**WORK INSTRUCTIONS:**
Transcribe exactly the lines below that begin at the line with "ഷോപ്പ് കാലിയാക്കുന്നു!" and stop after the line with "今回は、思い切って、BBとペ", leaving out every picture.
==============================
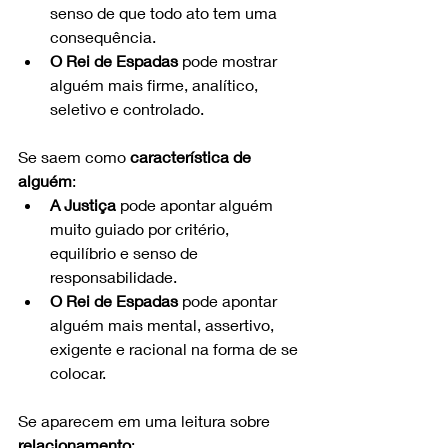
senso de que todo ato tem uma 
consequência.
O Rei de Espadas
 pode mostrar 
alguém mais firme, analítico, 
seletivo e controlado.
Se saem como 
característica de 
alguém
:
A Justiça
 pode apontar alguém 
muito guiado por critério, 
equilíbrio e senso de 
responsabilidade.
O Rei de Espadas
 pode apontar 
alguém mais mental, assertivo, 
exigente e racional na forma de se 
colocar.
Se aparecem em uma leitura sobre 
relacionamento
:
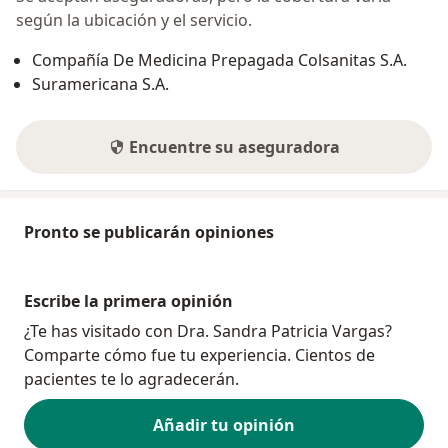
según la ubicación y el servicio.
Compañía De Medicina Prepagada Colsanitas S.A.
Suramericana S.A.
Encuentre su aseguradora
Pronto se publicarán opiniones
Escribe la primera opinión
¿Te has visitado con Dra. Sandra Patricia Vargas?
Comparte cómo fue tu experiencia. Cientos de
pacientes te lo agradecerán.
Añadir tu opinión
==============================
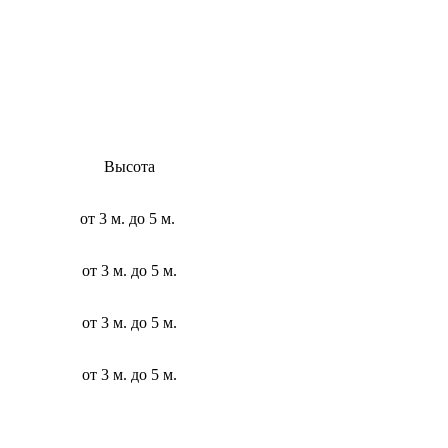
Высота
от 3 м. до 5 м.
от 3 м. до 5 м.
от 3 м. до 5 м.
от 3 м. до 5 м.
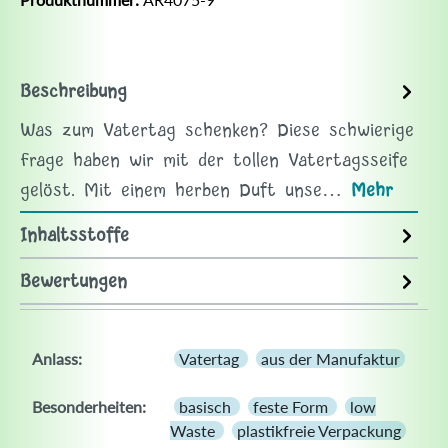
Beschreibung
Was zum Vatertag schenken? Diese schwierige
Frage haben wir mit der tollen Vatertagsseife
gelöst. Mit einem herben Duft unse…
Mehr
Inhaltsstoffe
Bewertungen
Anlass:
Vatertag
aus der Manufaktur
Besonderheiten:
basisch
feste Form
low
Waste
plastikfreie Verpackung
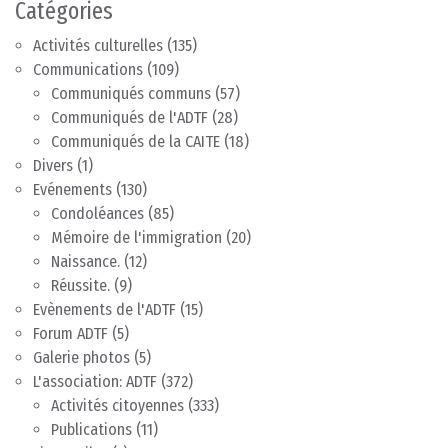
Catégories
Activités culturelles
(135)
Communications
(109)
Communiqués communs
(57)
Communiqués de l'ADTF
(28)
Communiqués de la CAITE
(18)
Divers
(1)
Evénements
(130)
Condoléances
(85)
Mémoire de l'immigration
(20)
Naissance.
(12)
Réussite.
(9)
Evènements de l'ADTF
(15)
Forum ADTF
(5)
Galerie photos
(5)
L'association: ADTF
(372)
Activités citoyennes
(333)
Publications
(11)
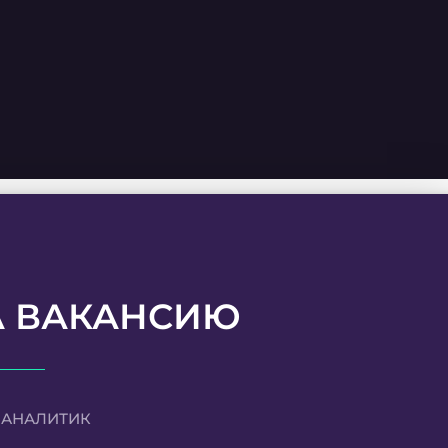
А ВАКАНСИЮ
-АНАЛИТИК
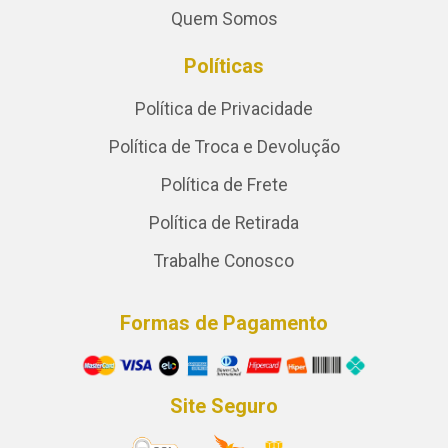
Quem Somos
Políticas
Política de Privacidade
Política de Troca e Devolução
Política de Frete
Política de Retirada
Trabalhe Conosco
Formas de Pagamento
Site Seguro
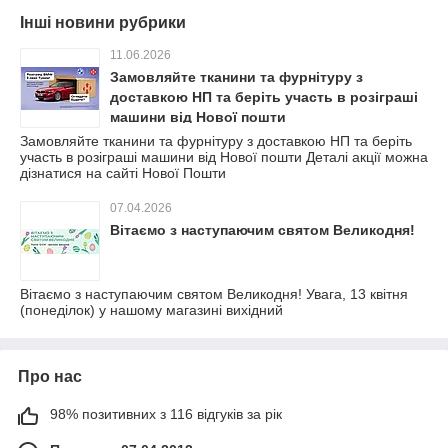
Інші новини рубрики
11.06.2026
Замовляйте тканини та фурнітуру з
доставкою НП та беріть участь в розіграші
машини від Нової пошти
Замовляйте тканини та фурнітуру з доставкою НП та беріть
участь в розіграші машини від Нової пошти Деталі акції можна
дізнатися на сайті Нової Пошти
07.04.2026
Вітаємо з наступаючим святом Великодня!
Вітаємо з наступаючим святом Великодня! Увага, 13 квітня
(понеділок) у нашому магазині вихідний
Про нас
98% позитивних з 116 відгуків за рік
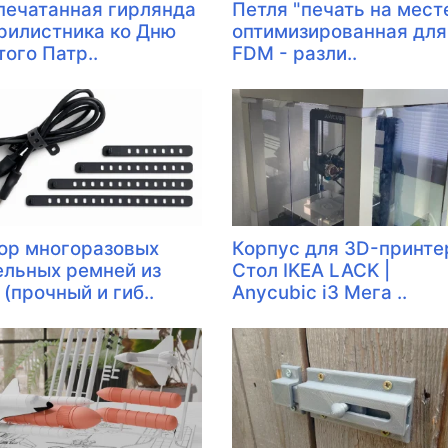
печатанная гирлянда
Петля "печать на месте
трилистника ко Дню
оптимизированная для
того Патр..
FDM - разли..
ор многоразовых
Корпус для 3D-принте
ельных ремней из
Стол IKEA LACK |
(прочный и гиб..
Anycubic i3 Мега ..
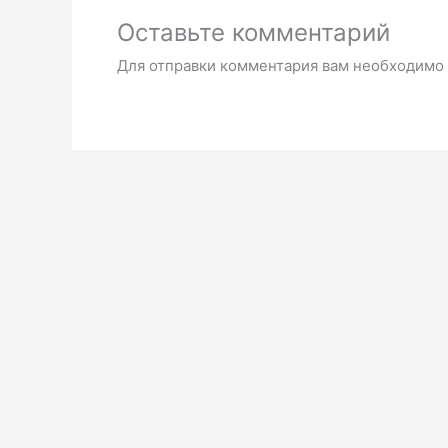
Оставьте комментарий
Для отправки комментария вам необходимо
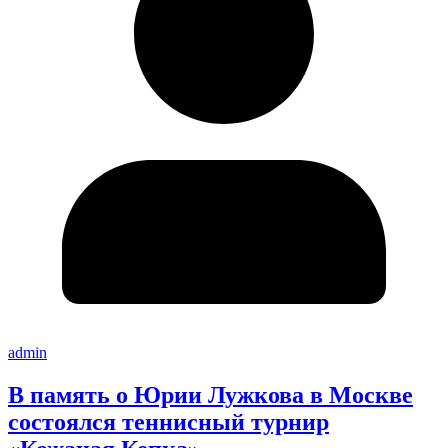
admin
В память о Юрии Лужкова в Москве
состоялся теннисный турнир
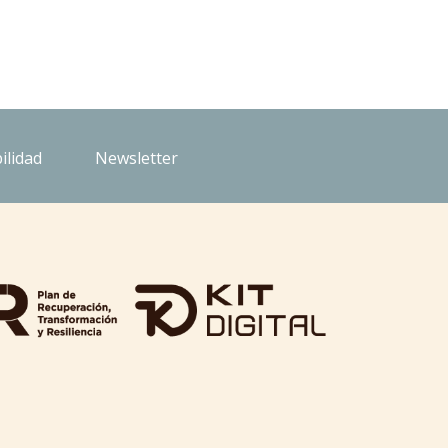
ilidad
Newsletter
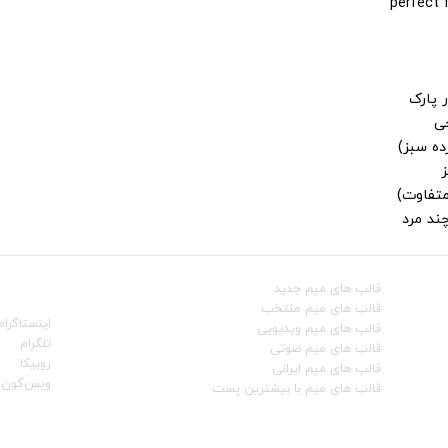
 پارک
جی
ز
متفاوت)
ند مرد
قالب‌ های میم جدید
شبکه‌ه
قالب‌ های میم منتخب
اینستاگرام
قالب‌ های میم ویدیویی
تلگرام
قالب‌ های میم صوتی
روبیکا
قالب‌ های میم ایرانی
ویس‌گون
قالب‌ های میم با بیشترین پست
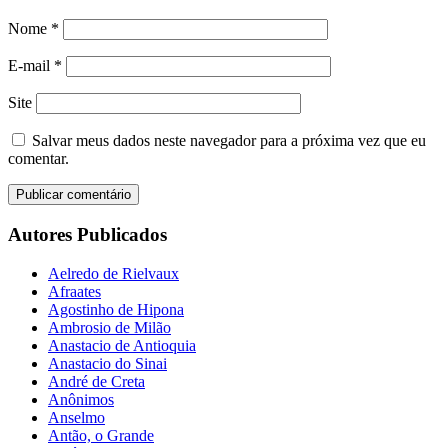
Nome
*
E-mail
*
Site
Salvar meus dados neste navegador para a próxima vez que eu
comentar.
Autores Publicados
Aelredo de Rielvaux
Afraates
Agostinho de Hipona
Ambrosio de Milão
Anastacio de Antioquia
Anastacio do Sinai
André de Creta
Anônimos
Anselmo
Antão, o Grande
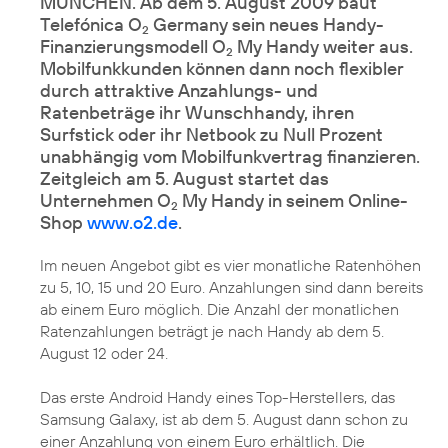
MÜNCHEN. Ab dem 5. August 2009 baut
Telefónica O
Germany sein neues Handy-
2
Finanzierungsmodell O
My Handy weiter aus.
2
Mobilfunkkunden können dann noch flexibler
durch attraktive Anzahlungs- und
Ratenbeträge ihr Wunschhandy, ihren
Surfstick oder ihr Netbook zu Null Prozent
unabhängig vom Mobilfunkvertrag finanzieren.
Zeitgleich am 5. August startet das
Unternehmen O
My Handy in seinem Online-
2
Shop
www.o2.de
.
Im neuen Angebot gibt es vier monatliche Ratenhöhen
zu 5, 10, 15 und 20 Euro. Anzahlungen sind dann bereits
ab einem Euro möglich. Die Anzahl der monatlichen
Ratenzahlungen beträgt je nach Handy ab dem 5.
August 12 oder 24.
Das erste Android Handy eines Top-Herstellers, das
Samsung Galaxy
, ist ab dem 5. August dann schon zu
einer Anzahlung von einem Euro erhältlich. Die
==============================
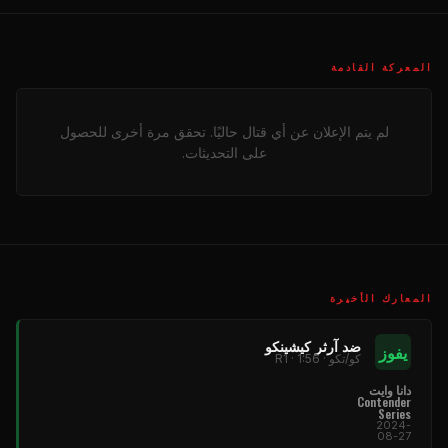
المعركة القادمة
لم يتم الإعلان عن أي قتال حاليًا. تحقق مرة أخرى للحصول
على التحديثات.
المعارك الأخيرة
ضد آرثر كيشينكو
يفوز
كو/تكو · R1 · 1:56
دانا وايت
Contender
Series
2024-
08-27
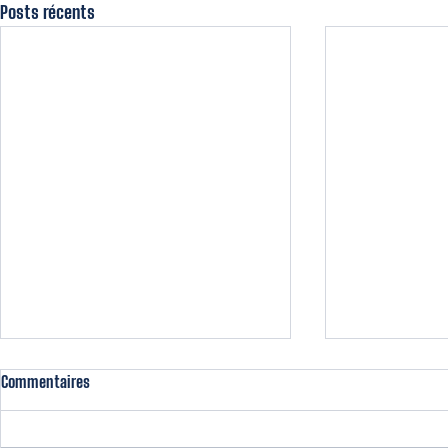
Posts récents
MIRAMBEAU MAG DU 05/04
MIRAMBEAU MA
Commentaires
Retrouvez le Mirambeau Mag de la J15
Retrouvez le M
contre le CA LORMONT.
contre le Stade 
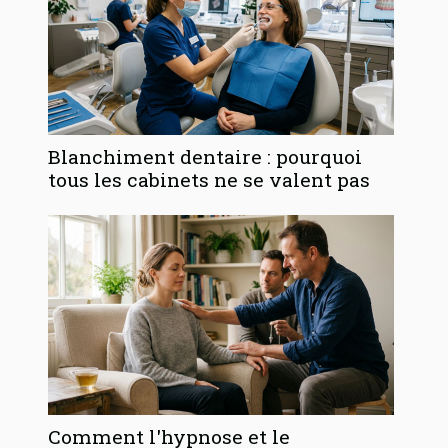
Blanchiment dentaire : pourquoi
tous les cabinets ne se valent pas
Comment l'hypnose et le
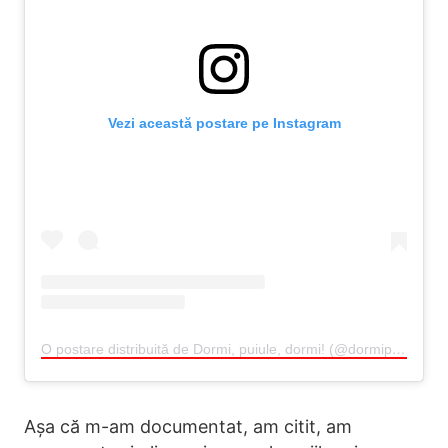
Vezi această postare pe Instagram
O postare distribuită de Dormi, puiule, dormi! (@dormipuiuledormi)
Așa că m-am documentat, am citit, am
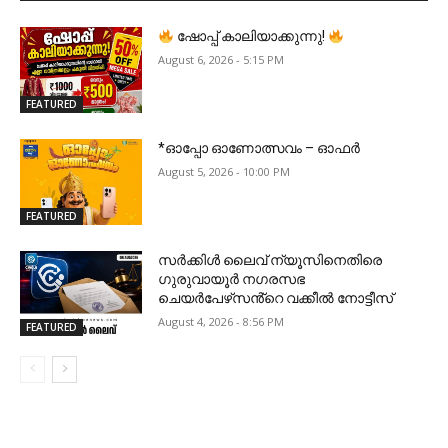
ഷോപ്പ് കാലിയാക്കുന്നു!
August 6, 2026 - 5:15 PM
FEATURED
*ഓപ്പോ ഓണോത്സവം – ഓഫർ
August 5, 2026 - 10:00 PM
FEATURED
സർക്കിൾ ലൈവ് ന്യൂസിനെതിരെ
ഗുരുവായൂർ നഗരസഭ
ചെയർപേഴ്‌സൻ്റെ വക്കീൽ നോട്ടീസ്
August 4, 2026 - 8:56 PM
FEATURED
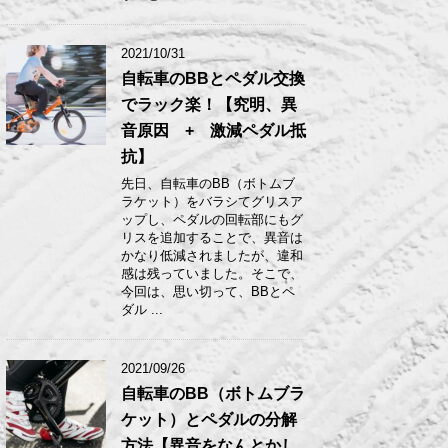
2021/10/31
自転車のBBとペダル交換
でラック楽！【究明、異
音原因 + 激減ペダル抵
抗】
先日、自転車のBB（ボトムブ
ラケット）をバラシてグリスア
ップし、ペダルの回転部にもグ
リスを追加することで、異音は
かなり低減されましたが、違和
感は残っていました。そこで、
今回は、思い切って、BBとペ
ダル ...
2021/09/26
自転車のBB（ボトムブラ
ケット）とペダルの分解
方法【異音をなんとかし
==============================
**RESPONSE:**
ഷോപ്പ് കാലിയാക്കുന്നു!
August 6, 2026 - 5:15 PM
FEATURED
*ഓപ്പോ ഓണോത്സവം – ഓഫർ
August 5, 2026 - 10:00 PM
FEATURED
സർക്കിൾ ലൈവ് ന്യൂസിനെതിരെ
ഗുരുവായൂർ നഗരസഭ
ചെയർപേഴ്‌സൻ്റെ വക്കീൽ നോട്ടീസ്
August 4, 2026 - 8:56 PM
FEATURED
2021/10/31
自転車のBBとペダル交換
でラック楽！【究明、異
音原因 + 激減ペダル抵
抗】
先日、自転車のBB（ボトムブ
ラケット）をバラシてグリスア
ップし、ペダルの回転部にもグ
リスを追加することで、異音は
かなり低減されましたが、違和
感は残っていました。そこで、
今回は、思い切って、BBとペ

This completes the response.